Deep Learning agent of Starcraft2, similar to AlphaStar of DeepMind except size of network.

Overview

Introduction

This repository is for Deep Learning agent of Starcraft2. It is very similar to AlphaStar of DeepMind except size of network. I only test my code with Minigame, Simple64 map of PySC2. However, I am sure this code will work at more large scale game if network size is grown.

I am going to implement the IMPALA method soon for training the full game using RL.

Reference

  1. Download replay file(4.8.2 version file is needed): https://github.com/Blizzard/s2client-proto/tree/master/samples/replay-api
  2. Extracting observation, action from replay file: https://github.com/narhen/pysc2-replay
  3. FullyConv model of Tensorflow 1 version: https://github.com/simonmeister/pysc2-rl-agents
  4. Supervised Learning technique: https://github.com/metataro/sc2_imitation_learning/tree/8dca03e9be92e2d8297a4bc34248939af5c7ec3b

Version

Python

  1. Python3
  2. PySC2 3.0.0: https://github.com/deepmind/pysc2
  3. Tensorflow-gpu 2.3.0
  4. Tensorflow-probability 0.11.0
  5. Hickle 4.0.4
  6. Pygame 1.9.6
  7. Sklearn

Starcraft2

  1. Client 4.8.2: https://github.com/Blizzard/s2client-proto#downloads
  2. Replay 4.8.2

PC capaticy

  1. One NVIDIA Titan V
  2. 32GB RAM

Network architecture

Notice

There may be a minor error such a GPU setting, and network size. However, you can run it without major modification because I check that latest code works for Superviesed, Reinforcment Learning. It is not easy to check every part of code because it is huge.

Supervised Learning

I can only check that model with LSTM works well in Supervised Learning. FullyConv model does not show good performance yet although it fast then LSTM model for training.

Simple64

To implement AlphaStar susuccessfully, Supervised Training is crucial.

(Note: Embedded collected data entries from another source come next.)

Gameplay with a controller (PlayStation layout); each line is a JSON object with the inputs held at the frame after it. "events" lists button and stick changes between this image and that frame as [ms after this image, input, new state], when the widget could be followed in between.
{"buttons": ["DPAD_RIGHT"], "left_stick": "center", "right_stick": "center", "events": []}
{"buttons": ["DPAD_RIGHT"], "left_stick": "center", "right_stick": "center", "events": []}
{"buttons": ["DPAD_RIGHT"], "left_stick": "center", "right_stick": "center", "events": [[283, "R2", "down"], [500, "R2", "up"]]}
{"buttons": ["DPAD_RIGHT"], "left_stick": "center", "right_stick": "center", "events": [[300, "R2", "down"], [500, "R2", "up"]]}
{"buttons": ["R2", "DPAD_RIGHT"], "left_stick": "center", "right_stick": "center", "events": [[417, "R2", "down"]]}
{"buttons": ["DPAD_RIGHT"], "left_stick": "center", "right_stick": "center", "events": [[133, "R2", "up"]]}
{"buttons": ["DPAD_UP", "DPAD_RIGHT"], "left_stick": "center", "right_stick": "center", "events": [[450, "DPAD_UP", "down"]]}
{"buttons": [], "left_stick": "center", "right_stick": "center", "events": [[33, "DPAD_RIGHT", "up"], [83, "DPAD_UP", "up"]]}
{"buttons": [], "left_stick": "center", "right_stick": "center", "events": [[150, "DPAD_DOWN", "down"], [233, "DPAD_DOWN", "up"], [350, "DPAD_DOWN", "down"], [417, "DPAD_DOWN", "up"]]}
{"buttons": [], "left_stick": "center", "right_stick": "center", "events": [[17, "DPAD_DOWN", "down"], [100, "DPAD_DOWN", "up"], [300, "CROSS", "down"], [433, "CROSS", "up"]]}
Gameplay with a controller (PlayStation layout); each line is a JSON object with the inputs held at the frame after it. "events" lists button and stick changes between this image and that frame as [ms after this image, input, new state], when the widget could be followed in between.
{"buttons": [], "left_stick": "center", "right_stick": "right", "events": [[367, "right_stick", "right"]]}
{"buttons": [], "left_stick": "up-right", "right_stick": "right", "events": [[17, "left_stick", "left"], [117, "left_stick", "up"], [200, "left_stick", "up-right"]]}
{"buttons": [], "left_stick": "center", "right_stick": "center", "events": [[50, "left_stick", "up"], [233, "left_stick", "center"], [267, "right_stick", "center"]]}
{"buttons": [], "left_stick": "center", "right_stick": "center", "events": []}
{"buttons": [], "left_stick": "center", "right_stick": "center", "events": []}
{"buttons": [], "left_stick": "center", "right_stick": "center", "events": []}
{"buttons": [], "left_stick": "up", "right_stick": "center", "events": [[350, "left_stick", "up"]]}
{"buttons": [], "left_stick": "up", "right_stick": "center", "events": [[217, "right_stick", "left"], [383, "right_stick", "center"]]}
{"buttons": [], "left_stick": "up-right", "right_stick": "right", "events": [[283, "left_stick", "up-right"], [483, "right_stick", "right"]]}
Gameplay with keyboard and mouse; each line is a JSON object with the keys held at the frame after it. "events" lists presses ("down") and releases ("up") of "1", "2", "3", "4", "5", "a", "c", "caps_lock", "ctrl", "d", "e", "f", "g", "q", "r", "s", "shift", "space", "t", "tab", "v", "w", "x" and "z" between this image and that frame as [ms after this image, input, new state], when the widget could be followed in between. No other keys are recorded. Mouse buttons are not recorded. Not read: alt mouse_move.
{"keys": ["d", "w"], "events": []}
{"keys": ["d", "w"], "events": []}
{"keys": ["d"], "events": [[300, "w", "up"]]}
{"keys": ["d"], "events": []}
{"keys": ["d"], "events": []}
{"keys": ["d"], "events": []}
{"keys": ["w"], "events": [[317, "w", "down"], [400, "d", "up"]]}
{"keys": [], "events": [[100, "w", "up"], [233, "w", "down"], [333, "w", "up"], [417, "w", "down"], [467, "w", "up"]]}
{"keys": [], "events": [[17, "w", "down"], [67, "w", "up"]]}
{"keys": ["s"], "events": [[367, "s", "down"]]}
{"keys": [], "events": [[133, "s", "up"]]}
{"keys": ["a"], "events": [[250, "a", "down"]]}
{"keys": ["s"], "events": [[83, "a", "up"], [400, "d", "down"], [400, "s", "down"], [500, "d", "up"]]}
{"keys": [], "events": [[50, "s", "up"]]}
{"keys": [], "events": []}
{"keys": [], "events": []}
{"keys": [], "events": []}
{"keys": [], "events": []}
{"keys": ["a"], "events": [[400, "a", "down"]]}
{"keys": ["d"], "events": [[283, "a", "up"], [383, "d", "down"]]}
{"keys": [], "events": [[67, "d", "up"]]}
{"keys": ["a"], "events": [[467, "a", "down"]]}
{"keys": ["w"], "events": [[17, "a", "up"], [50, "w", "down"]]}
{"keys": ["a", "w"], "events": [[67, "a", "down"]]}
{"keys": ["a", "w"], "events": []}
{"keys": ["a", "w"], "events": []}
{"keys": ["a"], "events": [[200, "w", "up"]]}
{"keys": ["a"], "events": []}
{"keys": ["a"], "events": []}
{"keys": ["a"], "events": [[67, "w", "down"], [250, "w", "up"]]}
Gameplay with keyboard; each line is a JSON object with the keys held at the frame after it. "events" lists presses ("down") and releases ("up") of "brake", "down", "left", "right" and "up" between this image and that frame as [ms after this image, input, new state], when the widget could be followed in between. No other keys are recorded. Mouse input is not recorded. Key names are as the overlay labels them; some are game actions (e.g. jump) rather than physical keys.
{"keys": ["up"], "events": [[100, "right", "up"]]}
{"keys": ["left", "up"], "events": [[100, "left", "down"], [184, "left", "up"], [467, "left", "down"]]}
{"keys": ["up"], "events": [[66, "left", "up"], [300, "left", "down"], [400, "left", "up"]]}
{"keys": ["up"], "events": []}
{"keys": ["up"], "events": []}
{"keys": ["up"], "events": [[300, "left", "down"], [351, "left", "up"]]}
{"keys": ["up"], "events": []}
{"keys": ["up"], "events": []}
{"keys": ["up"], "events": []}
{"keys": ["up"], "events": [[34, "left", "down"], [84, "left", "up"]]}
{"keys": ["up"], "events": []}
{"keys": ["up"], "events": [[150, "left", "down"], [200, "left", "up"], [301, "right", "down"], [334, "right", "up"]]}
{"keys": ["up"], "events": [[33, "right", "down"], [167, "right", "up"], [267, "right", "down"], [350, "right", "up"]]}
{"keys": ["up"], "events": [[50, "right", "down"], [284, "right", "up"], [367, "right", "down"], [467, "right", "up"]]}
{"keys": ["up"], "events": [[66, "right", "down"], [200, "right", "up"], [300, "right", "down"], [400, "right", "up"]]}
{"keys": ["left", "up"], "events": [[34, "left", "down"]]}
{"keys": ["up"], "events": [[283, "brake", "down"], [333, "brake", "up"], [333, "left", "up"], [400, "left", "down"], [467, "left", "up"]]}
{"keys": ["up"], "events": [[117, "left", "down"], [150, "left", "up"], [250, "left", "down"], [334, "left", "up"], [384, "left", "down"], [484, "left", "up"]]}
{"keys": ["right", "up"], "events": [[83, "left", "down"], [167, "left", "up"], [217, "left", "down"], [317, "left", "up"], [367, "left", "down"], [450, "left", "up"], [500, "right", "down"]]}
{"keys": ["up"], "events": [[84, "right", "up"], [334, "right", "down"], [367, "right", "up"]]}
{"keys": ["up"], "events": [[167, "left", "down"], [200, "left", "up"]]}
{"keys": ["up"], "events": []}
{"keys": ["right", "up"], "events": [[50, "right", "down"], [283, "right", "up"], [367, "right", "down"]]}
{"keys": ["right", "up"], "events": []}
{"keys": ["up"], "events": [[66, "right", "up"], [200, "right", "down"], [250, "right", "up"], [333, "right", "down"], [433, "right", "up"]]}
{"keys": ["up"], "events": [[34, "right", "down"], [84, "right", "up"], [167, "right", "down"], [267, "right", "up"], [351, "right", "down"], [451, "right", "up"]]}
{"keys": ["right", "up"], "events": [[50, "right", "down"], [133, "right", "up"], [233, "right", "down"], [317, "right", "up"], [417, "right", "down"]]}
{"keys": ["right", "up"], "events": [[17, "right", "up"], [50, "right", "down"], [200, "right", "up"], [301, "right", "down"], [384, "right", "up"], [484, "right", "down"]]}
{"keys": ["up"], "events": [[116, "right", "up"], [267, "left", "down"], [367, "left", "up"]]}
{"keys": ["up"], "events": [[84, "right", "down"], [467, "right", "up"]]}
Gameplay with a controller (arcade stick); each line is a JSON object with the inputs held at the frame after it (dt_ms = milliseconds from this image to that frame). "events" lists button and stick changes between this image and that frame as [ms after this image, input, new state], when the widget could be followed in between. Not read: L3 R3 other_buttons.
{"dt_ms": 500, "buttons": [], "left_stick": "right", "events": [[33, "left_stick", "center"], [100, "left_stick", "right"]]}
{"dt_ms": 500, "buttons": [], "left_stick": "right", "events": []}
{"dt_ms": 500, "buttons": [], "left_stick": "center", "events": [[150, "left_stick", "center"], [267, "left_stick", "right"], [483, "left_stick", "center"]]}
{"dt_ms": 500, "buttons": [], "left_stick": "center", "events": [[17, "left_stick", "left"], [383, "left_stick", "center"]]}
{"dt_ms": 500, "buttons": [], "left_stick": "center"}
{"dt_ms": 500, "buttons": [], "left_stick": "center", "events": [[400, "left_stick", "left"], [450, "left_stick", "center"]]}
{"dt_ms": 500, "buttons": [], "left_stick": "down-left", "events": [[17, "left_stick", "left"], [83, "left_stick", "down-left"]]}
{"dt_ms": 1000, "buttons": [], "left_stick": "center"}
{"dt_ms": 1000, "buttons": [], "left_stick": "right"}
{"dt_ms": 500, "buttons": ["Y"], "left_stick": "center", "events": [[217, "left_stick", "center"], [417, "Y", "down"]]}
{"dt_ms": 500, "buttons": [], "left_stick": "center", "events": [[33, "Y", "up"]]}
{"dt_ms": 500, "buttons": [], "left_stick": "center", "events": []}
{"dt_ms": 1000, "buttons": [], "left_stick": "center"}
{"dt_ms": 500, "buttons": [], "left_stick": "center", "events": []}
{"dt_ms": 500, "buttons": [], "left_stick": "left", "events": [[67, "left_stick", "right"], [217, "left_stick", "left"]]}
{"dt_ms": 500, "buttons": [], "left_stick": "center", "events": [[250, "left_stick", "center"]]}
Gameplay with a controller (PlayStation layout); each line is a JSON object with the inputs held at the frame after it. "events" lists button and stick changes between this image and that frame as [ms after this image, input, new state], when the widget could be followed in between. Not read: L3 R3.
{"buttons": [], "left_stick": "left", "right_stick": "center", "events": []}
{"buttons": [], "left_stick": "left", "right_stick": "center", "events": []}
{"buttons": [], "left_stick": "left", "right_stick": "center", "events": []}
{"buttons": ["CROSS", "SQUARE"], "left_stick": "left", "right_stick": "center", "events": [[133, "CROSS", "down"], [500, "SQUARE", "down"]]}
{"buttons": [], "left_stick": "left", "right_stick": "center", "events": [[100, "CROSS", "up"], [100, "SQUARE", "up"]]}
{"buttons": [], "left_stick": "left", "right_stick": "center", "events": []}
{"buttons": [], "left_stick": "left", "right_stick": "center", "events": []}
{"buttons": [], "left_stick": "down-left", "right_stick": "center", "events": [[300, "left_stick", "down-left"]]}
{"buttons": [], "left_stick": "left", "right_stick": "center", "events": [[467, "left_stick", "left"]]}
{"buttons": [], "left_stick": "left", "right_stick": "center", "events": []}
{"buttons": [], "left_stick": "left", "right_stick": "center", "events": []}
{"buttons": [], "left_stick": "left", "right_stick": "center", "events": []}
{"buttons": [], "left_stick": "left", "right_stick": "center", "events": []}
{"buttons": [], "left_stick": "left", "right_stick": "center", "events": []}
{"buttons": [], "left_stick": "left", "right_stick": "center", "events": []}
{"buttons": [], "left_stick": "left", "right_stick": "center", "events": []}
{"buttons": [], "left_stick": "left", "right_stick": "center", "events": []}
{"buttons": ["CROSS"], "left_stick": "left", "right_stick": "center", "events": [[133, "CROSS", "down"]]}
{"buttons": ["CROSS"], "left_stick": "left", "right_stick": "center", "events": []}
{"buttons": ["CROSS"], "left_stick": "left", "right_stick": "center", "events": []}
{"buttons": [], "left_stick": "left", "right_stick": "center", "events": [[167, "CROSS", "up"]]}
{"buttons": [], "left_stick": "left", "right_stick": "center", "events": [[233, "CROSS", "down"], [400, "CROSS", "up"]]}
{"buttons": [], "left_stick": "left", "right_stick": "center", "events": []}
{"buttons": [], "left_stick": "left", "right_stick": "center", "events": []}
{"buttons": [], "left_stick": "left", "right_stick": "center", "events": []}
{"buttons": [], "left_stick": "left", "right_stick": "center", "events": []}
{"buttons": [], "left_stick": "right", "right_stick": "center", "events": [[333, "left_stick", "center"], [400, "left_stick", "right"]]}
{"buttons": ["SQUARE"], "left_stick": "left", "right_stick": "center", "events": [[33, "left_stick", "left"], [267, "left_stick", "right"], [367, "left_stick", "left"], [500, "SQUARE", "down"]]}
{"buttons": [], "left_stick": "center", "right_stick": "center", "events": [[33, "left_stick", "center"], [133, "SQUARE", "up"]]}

Instead of using the existing replay data to check simple network of mine, I collect amount of 1000 number of replay files in Simple64 map using only Terran, and Marine rush from two Barrack with Random race opponent.

First, change a Starcraft2 replay file to hkl file format for fast training. It will remove a step of no_op action except when it is occured at first, end of episode and 8 dividble step. You need a around 80GB disk space to convert number of around 1000 replay files to hkl. Current, I only use replay file of Terran vs Terran.

$ python trajectory_generator.py --replay_path [your path]/StarCraftII/Replays/local_Simple64/ --saving_path [your path]/pysc2_dataset/simple64

After making hkl file of replay in your workspace, try to start the Supervised Learning using below command. It will save a trained model under Models folder of your workspace.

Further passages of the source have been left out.